The Summons.
Ray Atlee is a professor of law at the University of Virginia. He's forty-three, newly single, and still enduring the aftershocks of a surprise divorce. He has a younger brother, Forrest, who redefines the notion of a family's black sheep.
And he has a father, a very sick old man who lives alone in the ancestral home in Clanton, Mississippi. He is known to all as Judge Atlee, a beloved and powerful official who has towered over local law and politics for forty years. No longer on the bench, the Judge has withdrawn to the Atlee mansion and become a recluse.
With the end in sight, Judge Atlee issues a summons for both sons to return home to Clanton, to discuss the details of his estate. It is typed by the Judge himself, on his handsome old stationery, and gives the date and time for Ray and Forrest to appear in his study.
Ray reluctantly heads south, to his hometown, to the place where he grew up, which he prefers now to avoid. But the family meeting never takes place. The Judge dies too soon, and in doing so leaves behind a shocking secret known only to Ray.
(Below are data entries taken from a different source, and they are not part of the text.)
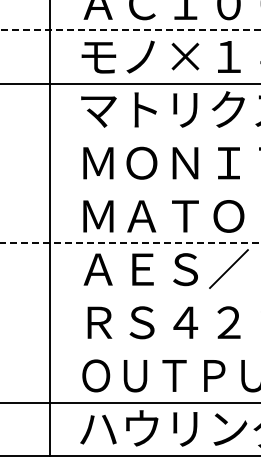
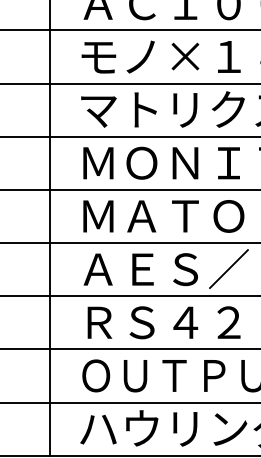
line at (130, 30): dashed -> solid
line at (129, 136): none -> present
line at (129, 189): none -> present
line at (130, 243): dashed -> solid
line at (129, 296): none -> present
line at (129, 349): none -> present
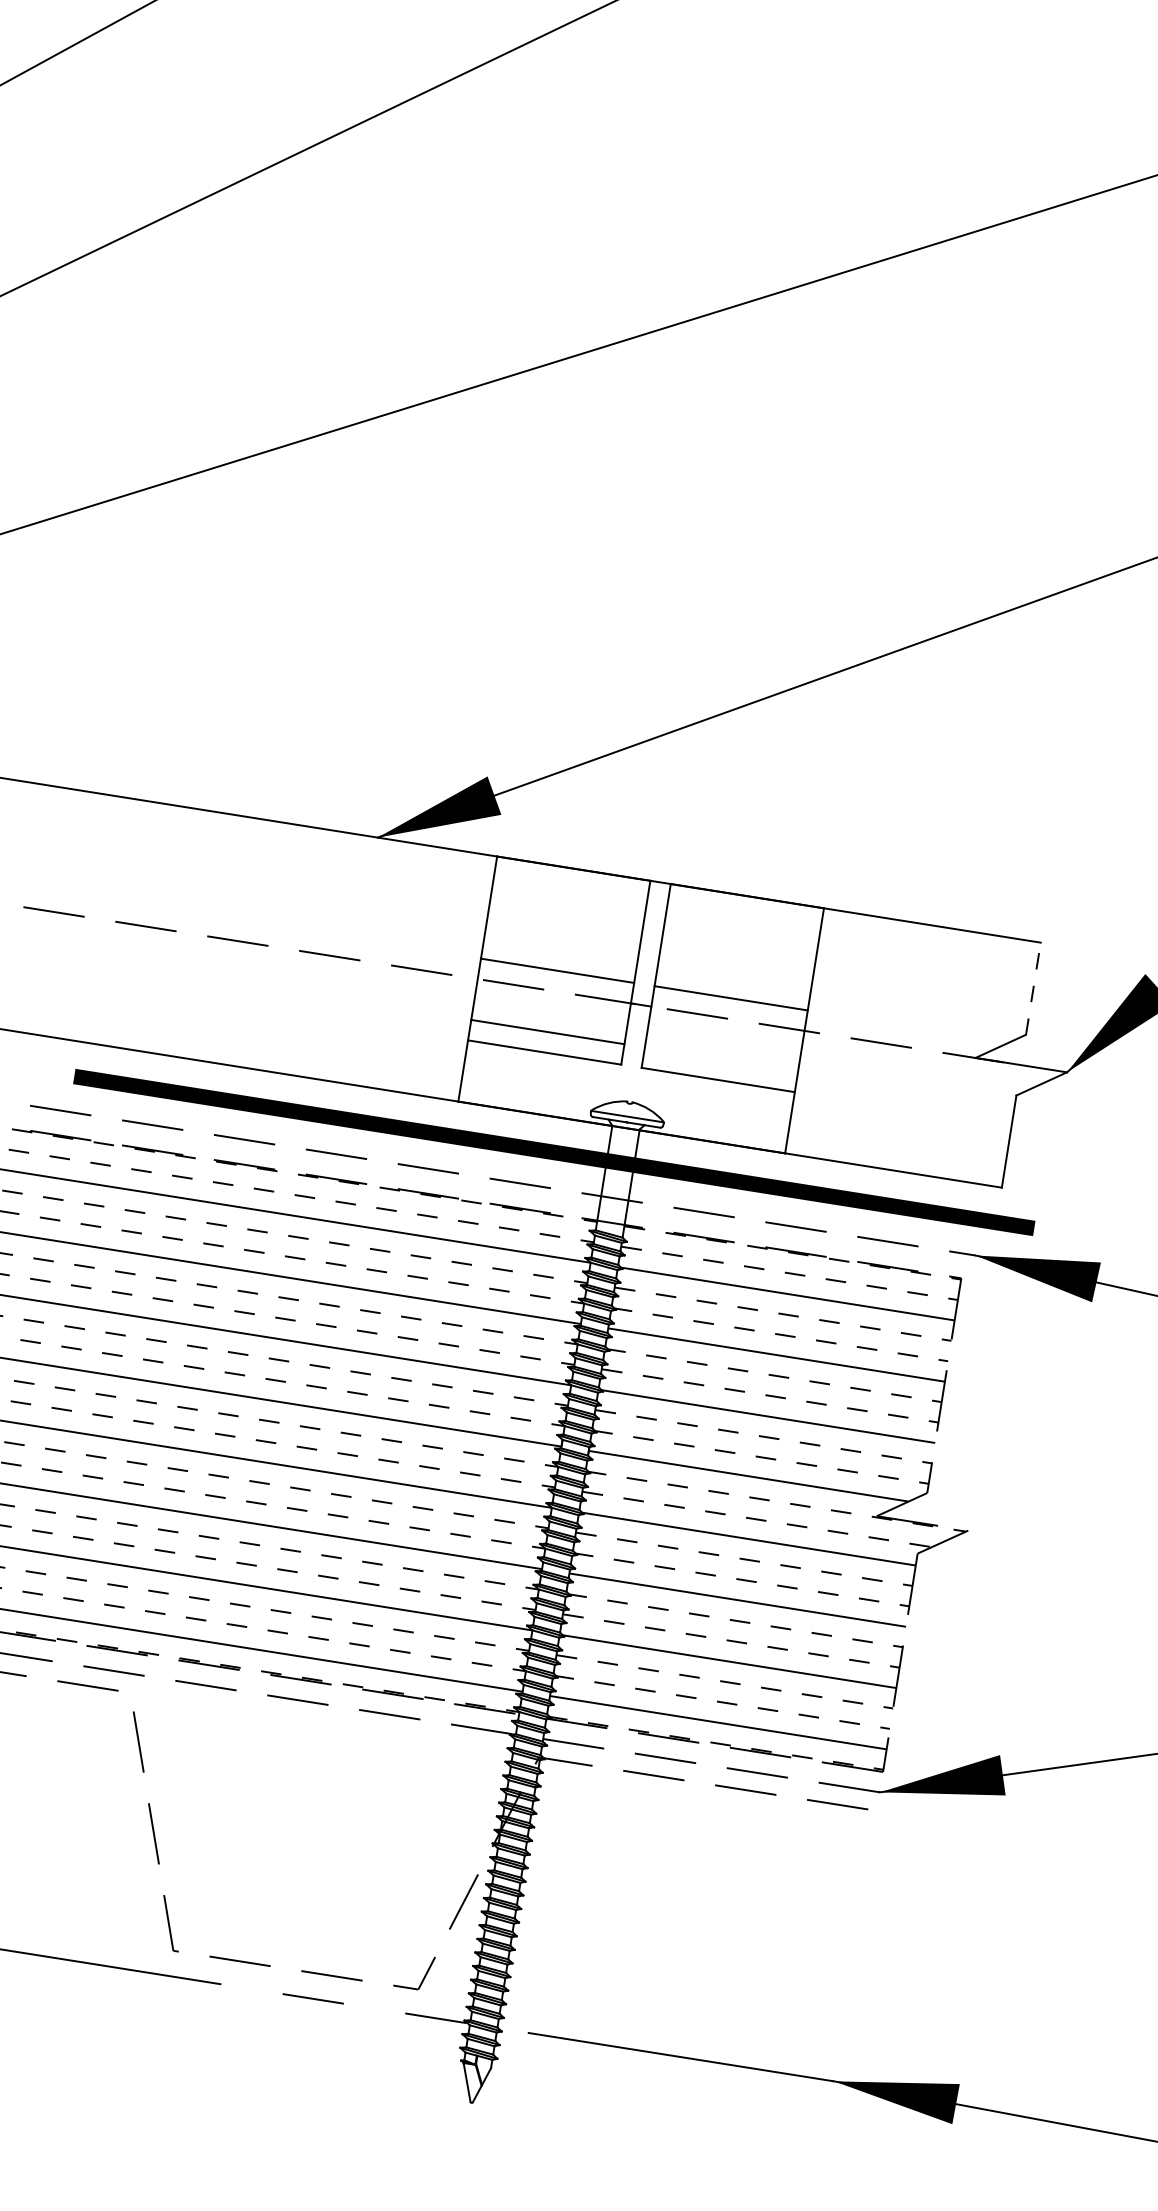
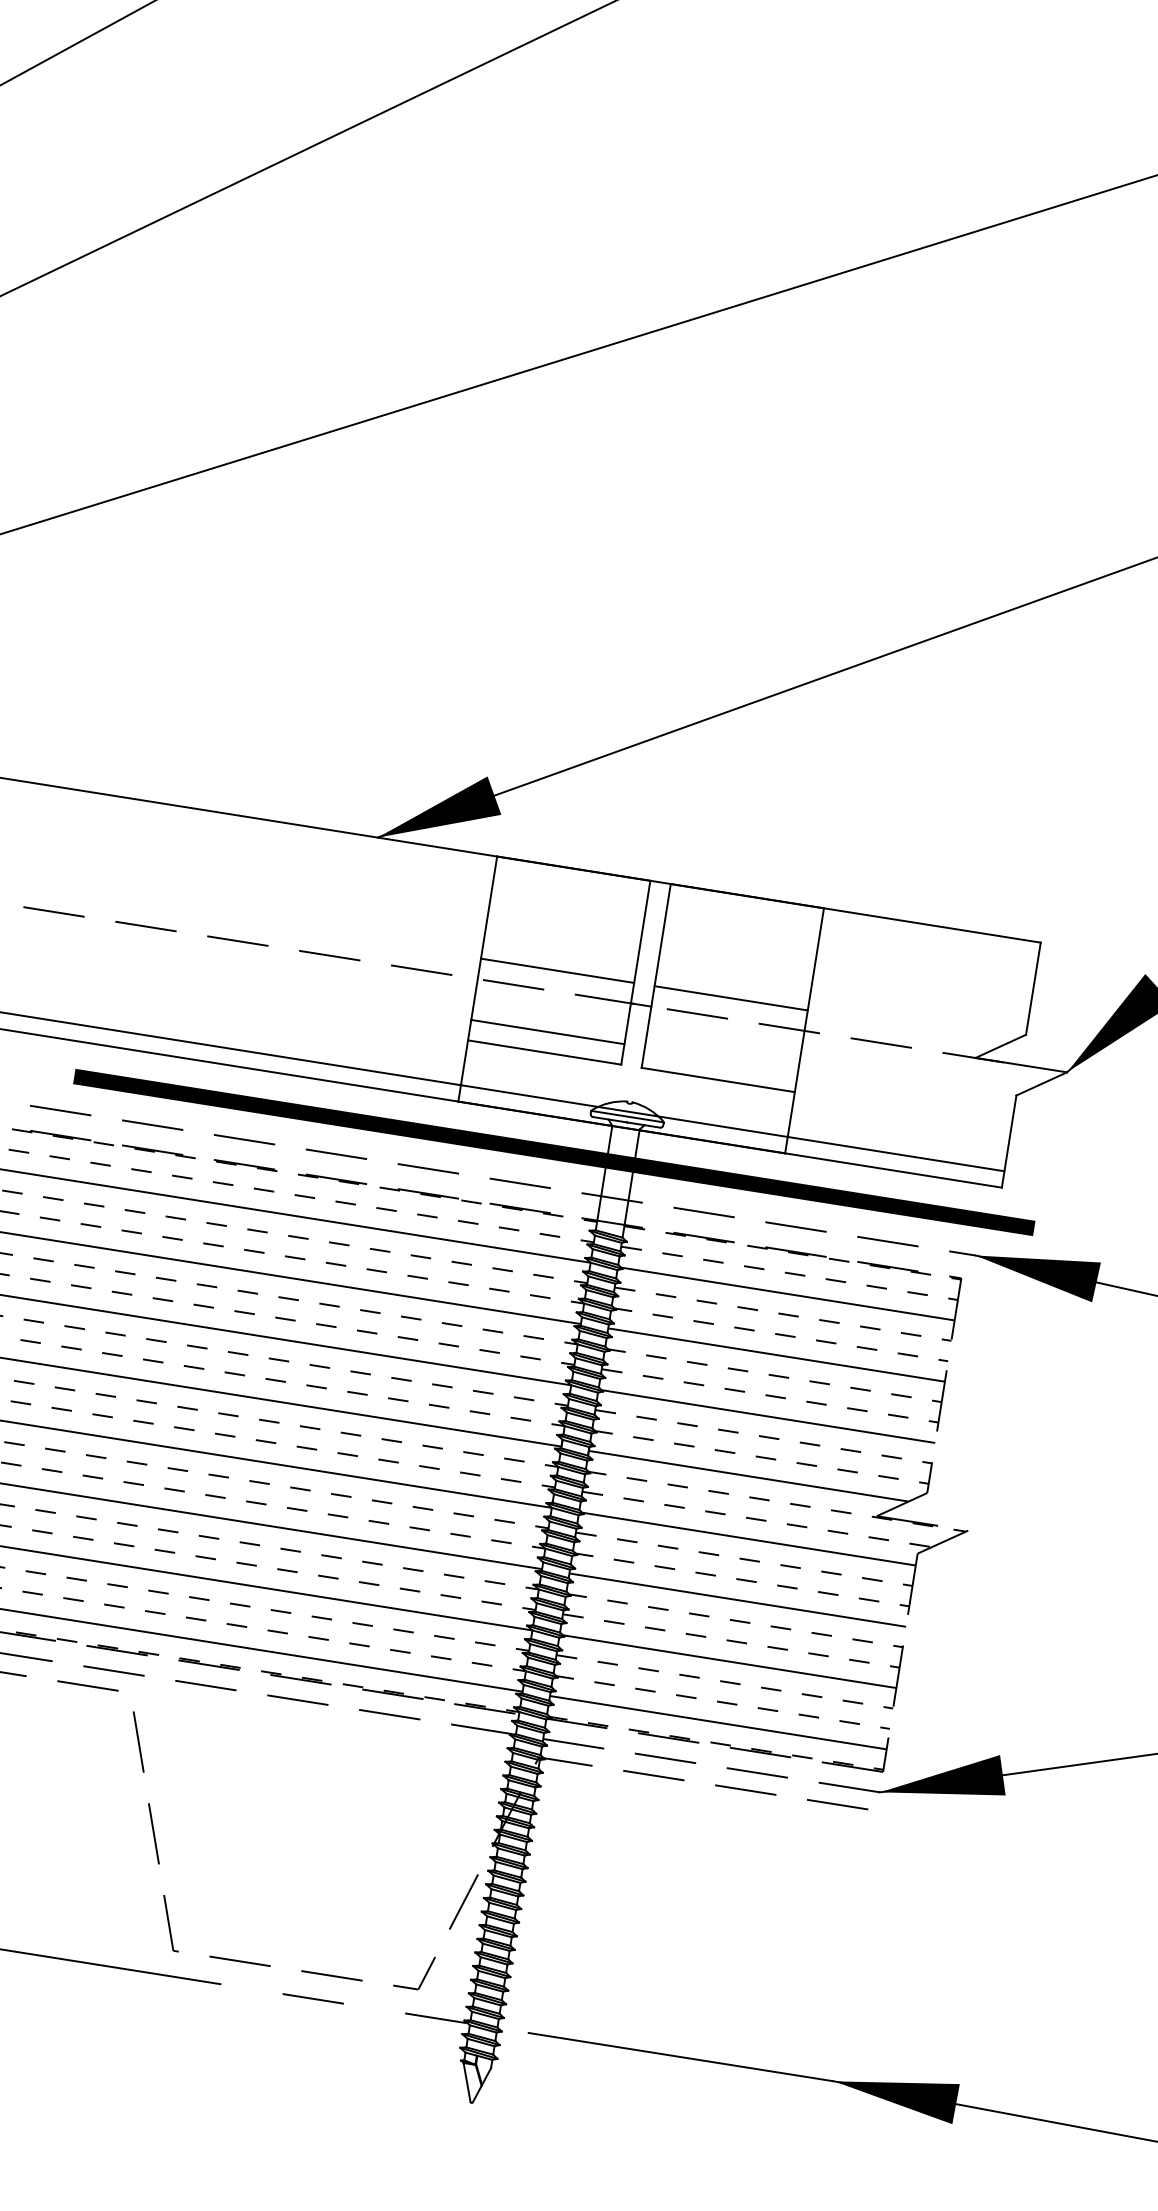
line at (1033, 988): dashed -> solid
line at (503, 1091): none -> present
And perhaps someone else . . .
The Brethren.
Trumble, a minimum security federal prison, a "camp", home to the usual assortment of relatively harmless criminals - drug dealers, bank robbers, swindlers, embezzlers, tax evaders, two Wall Street crooks, one doctor, at least five lawyers.
And three former judges who call themselves The Brethren: one from Texas, one from California, and one from Mississippi. They meet each day in the law library, their turf at Trumble, where they write briefs, handle cases for other inmates, practise law without a licence, and sometimes dispense jailhouse justice. And they spend hours writing letters. They are fine-tuning a mail scam, and it's starting to really work. The money is pouring in.
Then their little scam goes awry. It ensnares the wrong victim, a powerful man on the outside, a man with dangerous friends, and The Brethren's days of quietly marking time are over.